> **WHAT THIS TASK INVOLVES**
Below is a listing; restate from it, character for character, the lines beginning at the line holding "text-align:center; color:#2d5381; font-weight:bold;" and ending at the line holding "position:absolute; top:76px; right:22px;", both included.

> **ENTRIES PROVIDED**
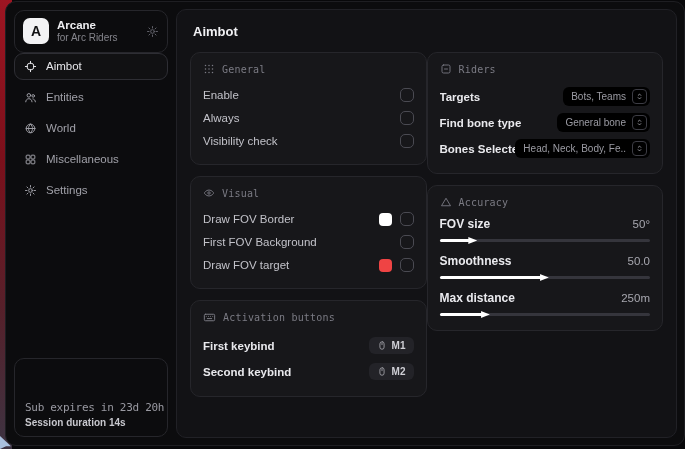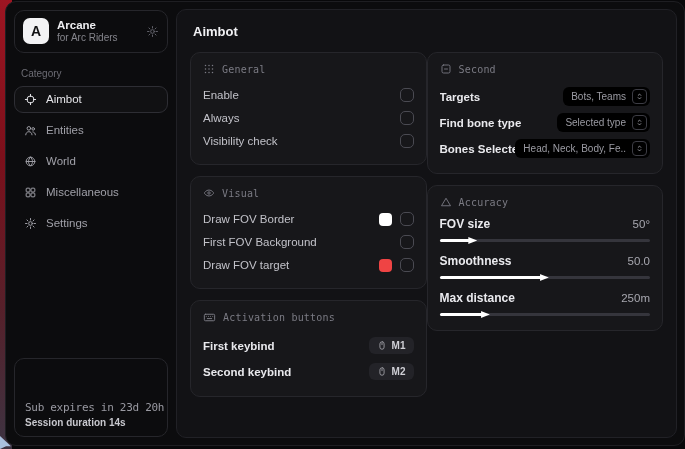--- a/index.html
+++ b/index.html
@@ -95,21 +95,20 @@
           <div class="brand-sub">for Arc Riders</div>
         </div>
         <span class="brand-gear">
           <svg width="13" height="13" viewBox="0 0 24 24" fill="none" stroke="currentColor" stroke-width="1.8" stroke-linecap="round">
             <circle cx="12" cy="12" r="3.4"></circle>
             <path d="M12 2.8v2.8M12 18.4v2.8M2.8 12h2.8M18.4 12h2.8M5.4 5.4l2 2M16.6 16.6l2 2M18.6 5.4l-2 2M7.4 16.6l-2 2"></path>
           </svg>
         </span>
       </div>
 
-      <div class="cat-label">Category</div>
 
       <div class="nav-item active">
         <span>
           <svg width="13" height="13" viewBox="0 0 24 24" fill="none" stroke="currentColor" stroke-width="1.8" stroke-linecap="round">
             <circle cx="12" cy="12" r="6.5"></circle>
             <path d="M12 2.5v4M12 17.5v4M2.5 12h4M17.5 12h4"></path>
           </svg>
         </span>
         <span>Aimbot</span>
       </div>
@@ -269,38 +268,38 @@
         <div class="col">
 
           <div class="card strong">
             <div class="card-head">
               <span>
                 <svg width="12" height="12" viewBox="0 0 24 24" fill="none" stroke="currentColor" stroke-width="1.8" stroke-linecap="round">
                   <rect x="4" y="4" width="16" height="16" rx="3"></rect>
                     <path d="M9 12h6"></path>
                 </svg>
               </span>
-              <span class="t">Second</span>
+              <span class="t">Riders</span>
             </div>
             <div class="row tracker-row">
               <span class="row-label">Targets</span>
               <span class="dropdown">
                 <span class="val">Bots, Teams</span>
                 <span class="unfold">
                   <svg width="9" height="9" viewBox="0 0 24 24" fill="none" stroke="currentColor" stroke-width="2.4" stroke-linecap="round" stroke-linejoin="round">
                     <path d="m8.5 9 3.5-3.5L15.5 9"></path>
                       <path d="m8.5 15 3.5 3.5 3.5-3.5"></path>
                   </svg>
                 </span>
               </span>
             </div>
             <div class="row tracker-row">
               <span class="row-label">Find bone type</span>
               <span class="dropdown">
-                <span class="val">Selected type</span>
+                <span class="val">General bone</span>
                 <span class="unfold">
                   <svg width="9" height="9" viewBox="0 0 24 24" fill="none" stroke="currentColor" stroke-width="2.4" stroke-linecap="round" stroke-linejoin="round">
                     <path d="m8.5 9 3.5-3.5L15.5 9"></path>
                       <path d="m8.5 15 3.5 3.5 3.5-3.5"></path>
                   </svg>
                 </span>
               </span>
             </div>
             <div class="row tracker-row">
               <span class="row-label">Bones Selected</span>

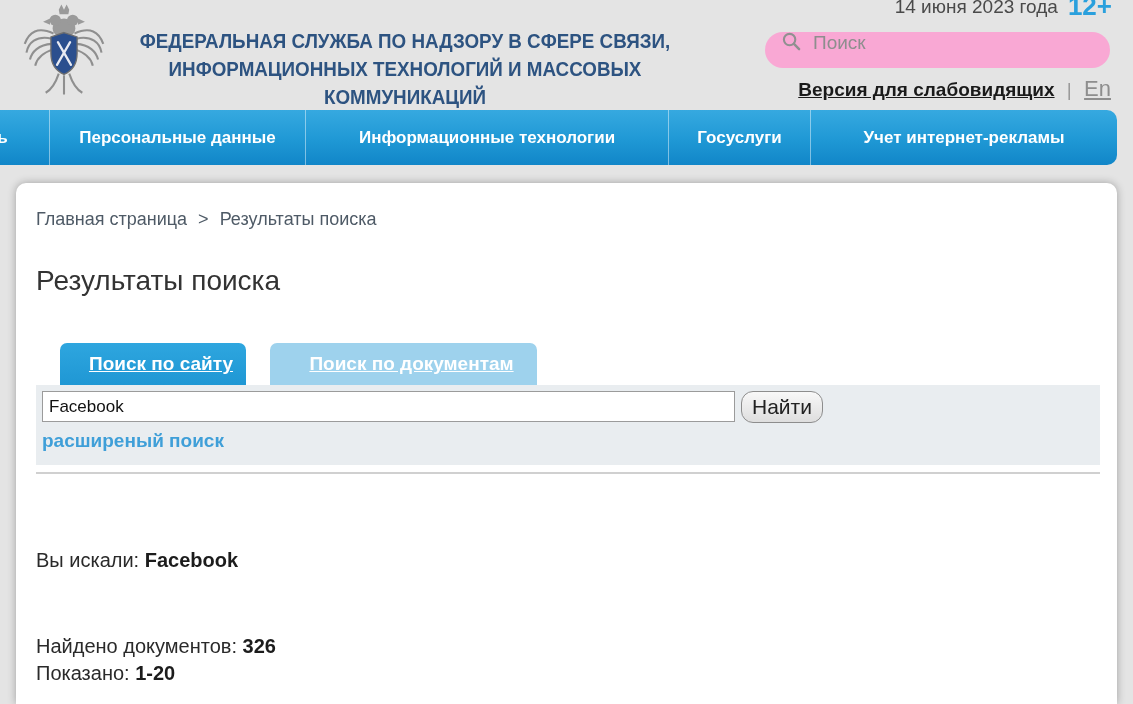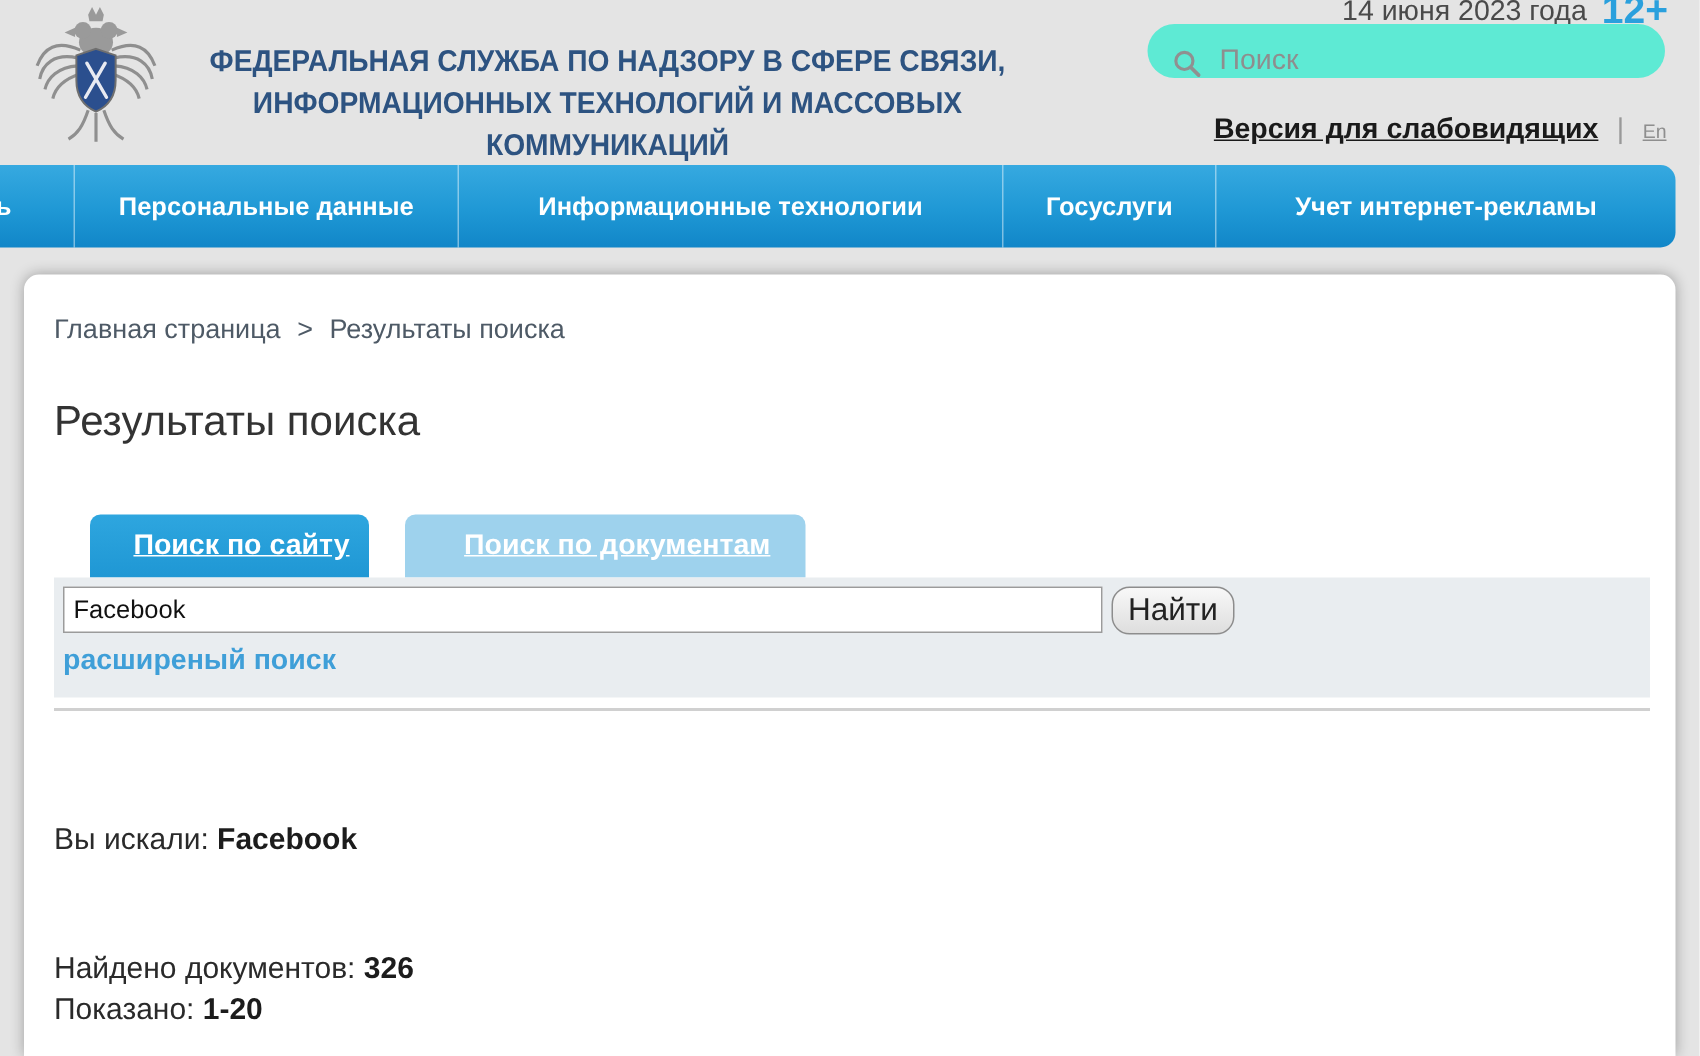--- a/index.html
+++ b/index.html
@@ -18,34 +18,34 @@
     text-align:center; color:#2d5381; font-weight:bold;
     font-size:20px; line-height:28px;
     transform:scaleX(0.94); transform-origin:center;
   }
   .date-row {
     position:absolute; top:-9px; right:21px; white-space:nowrap;
     font-size:19px; color:#4a4a4a;
   }
   .age-badge { color:#2aa0dd; font-weight:bold; font-size:26px; margin-left:10px; vertical-align:-2px; }
   .top-search {
-    position:absolute; left:765px; top:16px; width:345px; height:36px;
-    background:#5eead4; border-radius:18px; display:flex; align-items:flex-end;
+    position:absolute; left:765px; top:32px; width:345px; height:36px;
+    background:#f9a8d4; border-radius:18px; display:flex; align-items:flex-start;
   }
   .top-search svg { margin-left:17px; flex:0 0 auto; }
   .top-search input {
     border:none; outline:none; background:transparent;
     font-family:"Liberation Sans", sans-serif;
     font-size:19px; color:#444; margin-left:12px; width:270px;
   }
   .top-search input::placeholder { color:#8e8e8e; }
   .access-row { position:absolute; top:76px; right:22px; white-space:nowrap; font-size:19px; }
   .access-link { color:#1a1a1a; font-weight:bold; text-decoration:underline; cursor:pointer; }
   .access-sep { color:#999; margin:0 7px; font-weight:normal; }
-  .lang-link { color:#8e8e8e; font-size:13px; text-decoration:underline; cursor:pointer; }
+  .lang-link { color:#8e8e8e; font-size:22px; text-decoration:underline; cursor:pointer; }
 
   
   .nav {
     position:absolute; top:110px; left:-85px; width:1202px; height:55px;
     display:flex; border-radius:0 10px 10px 0;
     background:linear-gradient(180deg,#36a9e0 0%, #1f98d5 55%, #1186c8 100%);
   }
   .nav-item {
     display:flex; align-items:center; justify-content:center;
     color:#fff; font-weight:bold; font-size:17px; cursor:pointer;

> **RESPONSE TO THE EXERCISE**
     text-align:center; color:#2d5381; font-weight:bold;
     font-size:20px; line-height:28px;
     transform:scaleX(0.94); transform-origin:center;
   }
   .date-row {
     position:absolute; top:-9px; right:21px; white-space:nowrap;
     font-size:19px; color:#4a4a4a;
   }
   .age-badge { color:#2aa0dd; font-weight:bold; font-size:26px; margin-left:10px; vertical-align:-2px; }
   .top-search {
-    position:absolute; left:765px; top:16px; width:345px; height:36px;
-    background:#5eead4; border-radius:18px; display:flex; align-items:flex-end;
+    position:absolute; left:765px; top:32px; width:345px; height:36px;
+    background:#f9a8d4; border-radius:18px; display:flex; align-items:flex-start;
   }
   .top-search svg { margin-left:17px; flex:0 0 auto; }
   .top-search input {
     border:none; outline:none; background:transparent;
     font-family:"Liberation Sans", sans-serif;
     font-size:19px; color:#444; margin-left:12px; width:270px;
   }
   .top-search input::placeholder { color:#8e8e8e; }
   .access-row { position:absolute; top:76px; right:22px; white-space:nowrap; font-size:19px; }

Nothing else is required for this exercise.